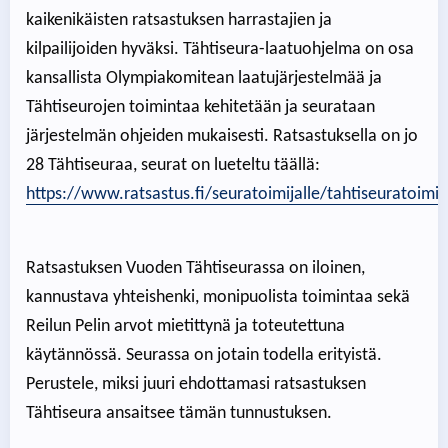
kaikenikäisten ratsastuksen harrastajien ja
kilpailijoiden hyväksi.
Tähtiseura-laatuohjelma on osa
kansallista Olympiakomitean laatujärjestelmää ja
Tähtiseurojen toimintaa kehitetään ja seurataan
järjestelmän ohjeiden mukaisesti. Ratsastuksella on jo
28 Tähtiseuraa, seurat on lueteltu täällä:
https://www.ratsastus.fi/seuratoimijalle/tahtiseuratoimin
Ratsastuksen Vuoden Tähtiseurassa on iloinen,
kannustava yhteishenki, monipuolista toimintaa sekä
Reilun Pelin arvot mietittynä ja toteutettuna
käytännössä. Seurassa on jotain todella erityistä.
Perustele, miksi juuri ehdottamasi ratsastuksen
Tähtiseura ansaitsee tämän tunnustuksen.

※ ※ ※

Put every line of text from the items above into a numbered list, skipping blank lines and leaving the pictures out.

> [SOLUTION TO THE PROBLEM]:
1. kaikenikäisten ratsastuksen harrastajien ja
2. kilpailijoiden hyväksi.
3. Tähtiseura-laatuohjelma on osa
4. kansallista Olympiakomitean laatujärjestelmää ja
5. Tähtiseurojen toimintaa kehitetään ja seurataan
6. järjestelmän ohjeiden mukaisesti. Ratsastuksella on jo
7. 28 Tähtiseuraa, seurat on lueteltu täällä:
8. https://www.ratsastus.fi/seuratoimijalle/tahtiseuratoimin
9. Ratsastuksen Vuoden Tähtiseurassa on iloinen,
10. kannustava yhteishenki, monipuolista toimintaa sekä
11. Reilun Pelin arvot mietittynä ja toteutettuna
12. käytännössä. Seurassa on jotain todella erityistä.
13. Perustele, miksi juuri ehdottamasi ratsastuksen
14. Tähtiseura ansaitsee tämän tunnustuksen.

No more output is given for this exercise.